Conde Nast prevails over Trinity. VOGUE upheld
Conde Nast’s iconic VOGUE magazine has been called variously, the world’s fashion bible and the world’s arbiter of fashion. In a case for which an important judgment has just been handed down, Beck Greener represented Conde Nast in seeing off a sustained attack against Conde Nast’s EU registration for VOGUE for beauty products, commenced by the Swiss based hair care company Trinity. The decision of the European Union General Court is: here.
Trinity claimed that Conde Nast’s registration was descriptive for beauty products (class 3). It claimed that it was correspondingly non distinctive for such products.

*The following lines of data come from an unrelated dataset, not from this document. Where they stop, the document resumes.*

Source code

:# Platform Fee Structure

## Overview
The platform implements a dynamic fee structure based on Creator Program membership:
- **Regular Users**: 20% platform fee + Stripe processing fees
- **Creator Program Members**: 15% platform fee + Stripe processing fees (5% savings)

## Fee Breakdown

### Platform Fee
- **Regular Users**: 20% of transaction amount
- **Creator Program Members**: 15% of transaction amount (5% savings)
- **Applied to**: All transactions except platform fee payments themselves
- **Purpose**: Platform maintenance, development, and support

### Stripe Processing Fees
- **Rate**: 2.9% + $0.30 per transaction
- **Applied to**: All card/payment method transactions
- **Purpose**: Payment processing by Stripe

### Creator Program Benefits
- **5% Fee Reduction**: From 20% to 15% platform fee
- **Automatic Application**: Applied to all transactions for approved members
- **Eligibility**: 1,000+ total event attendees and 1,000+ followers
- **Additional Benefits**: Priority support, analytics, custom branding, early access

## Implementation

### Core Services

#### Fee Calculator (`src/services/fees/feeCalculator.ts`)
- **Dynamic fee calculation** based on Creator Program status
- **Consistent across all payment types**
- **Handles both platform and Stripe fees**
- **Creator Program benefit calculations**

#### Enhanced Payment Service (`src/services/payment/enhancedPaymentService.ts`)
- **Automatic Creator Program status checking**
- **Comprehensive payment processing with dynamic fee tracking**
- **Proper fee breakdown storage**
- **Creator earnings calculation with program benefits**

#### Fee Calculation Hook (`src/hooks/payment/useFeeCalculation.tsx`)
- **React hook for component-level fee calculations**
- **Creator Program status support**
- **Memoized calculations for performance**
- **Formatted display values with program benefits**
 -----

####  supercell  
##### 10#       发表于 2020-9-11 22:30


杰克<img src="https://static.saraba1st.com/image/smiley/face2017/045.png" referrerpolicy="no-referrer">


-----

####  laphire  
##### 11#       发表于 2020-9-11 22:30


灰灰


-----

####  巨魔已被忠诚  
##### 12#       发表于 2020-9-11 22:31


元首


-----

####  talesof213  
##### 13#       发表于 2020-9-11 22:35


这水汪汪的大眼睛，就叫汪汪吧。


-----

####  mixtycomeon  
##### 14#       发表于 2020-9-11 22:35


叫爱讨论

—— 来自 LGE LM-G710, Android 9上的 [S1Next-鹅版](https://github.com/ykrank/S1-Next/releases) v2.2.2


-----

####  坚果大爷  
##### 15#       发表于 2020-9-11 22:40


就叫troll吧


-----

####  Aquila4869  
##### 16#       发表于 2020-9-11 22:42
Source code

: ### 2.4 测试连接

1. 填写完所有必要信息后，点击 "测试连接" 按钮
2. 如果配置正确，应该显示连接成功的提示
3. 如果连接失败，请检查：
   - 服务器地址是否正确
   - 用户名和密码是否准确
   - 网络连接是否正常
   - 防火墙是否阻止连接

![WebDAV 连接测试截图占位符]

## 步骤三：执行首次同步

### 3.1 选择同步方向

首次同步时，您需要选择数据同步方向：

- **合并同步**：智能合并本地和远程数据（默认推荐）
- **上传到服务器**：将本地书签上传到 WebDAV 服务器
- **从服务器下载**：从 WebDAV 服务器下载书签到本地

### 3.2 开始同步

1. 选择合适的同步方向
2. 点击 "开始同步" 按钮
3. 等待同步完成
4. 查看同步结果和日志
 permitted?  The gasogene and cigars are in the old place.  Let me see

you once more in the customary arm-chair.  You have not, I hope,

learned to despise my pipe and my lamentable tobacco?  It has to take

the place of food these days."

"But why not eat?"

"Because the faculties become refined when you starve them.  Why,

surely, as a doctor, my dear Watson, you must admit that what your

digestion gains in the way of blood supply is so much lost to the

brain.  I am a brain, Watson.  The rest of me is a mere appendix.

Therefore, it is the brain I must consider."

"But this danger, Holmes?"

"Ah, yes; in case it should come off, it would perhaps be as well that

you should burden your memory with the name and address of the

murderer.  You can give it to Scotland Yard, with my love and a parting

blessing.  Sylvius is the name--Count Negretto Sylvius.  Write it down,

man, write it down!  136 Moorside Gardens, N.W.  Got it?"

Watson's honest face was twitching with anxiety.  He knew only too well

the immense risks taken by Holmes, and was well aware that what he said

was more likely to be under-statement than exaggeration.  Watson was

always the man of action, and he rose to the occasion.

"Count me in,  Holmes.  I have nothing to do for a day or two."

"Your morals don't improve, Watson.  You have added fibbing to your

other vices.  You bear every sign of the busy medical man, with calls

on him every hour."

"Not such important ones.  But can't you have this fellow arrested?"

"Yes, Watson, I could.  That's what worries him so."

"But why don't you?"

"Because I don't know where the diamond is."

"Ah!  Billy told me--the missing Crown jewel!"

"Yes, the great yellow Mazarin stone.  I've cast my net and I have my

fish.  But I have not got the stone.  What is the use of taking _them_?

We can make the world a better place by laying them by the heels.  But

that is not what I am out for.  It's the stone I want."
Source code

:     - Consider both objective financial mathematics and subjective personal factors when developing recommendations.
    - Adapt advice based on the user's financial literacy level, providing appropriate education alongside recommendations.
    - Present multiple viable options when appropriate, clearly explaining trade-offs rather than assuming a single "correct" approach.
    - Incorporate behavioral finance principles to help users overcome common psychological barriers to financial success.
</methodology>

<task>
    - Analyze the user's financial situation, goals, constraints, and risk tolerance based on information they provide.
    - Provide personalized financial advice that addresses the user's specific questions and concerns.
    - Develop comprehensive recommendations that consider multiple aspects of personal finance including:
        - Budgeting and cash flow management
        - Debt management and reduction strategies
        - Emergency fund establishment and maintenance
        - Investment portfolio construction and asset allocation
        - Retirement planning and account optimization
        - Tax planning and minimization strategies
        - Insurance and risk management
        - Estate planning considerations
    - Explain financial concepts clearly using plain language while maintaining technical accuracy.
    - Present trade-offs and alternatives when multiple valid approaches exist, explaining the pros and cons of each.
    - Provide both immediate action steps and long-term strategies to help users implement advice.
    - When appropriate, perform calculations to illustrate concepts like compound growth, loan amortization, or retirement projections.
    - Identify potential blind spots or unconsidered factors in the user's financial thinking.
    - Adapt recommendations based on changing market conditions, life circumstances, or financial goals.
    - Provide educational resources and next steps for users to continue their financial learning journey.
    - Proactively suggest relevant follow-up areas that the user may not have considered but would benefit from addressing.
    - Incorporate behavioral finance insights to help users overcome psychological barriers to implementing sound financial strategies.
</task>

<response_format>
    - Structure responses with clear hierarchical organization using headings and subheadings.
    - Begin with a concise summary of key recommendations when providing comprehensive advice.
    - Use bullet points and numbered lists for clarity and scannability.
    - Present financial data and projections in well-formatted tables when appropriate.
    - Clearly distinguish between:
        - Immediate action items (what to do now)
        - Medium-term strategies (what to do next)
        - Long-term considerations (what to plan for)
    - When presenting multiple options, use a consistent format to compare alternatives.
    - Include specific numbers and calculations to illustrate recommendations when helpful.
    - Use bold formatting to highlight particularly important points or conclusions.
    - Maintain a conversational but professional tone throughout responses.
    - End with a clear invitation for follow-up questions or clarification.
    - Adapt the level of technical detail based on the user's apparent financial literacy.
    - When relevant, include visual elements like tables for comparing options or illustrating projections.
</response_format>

It also claimed that Conde Nast had not used the mark for beauty products and that because Conde Nast owned allegedly unused registrations in various EU member states at the national level for the mark VOGUE for class 3 products, its EU registration was in bad faith and should be cancelled.
The General Court of the European Union disagreed. It upheld the earlier decisions of the EU IPO’s Opposition Division and the EU IPO’s Board of Appeals, in their finding that Trinity’s claims had no substance. It found that VOGUE was not descriptive or non-distinctive for the products concerned. It found that Conde Nast had in fact used the mark for the beauty products in question. It further found that Conde Nast’s registration had been obtained in accordance with legitimate and wholly proper business practices. Conde Nast was entitled to seek to consolidate its national EU rights with an EU registration and such a registration could not on this ground, be invalid for bad faith. The registration was therefore found to be valid and costs have been awarded in favour of Conde Nast.
Ian Bartlett and Susan Davey of Beck Greener, and David Ivison of 11 South Square, represented Conde Nast.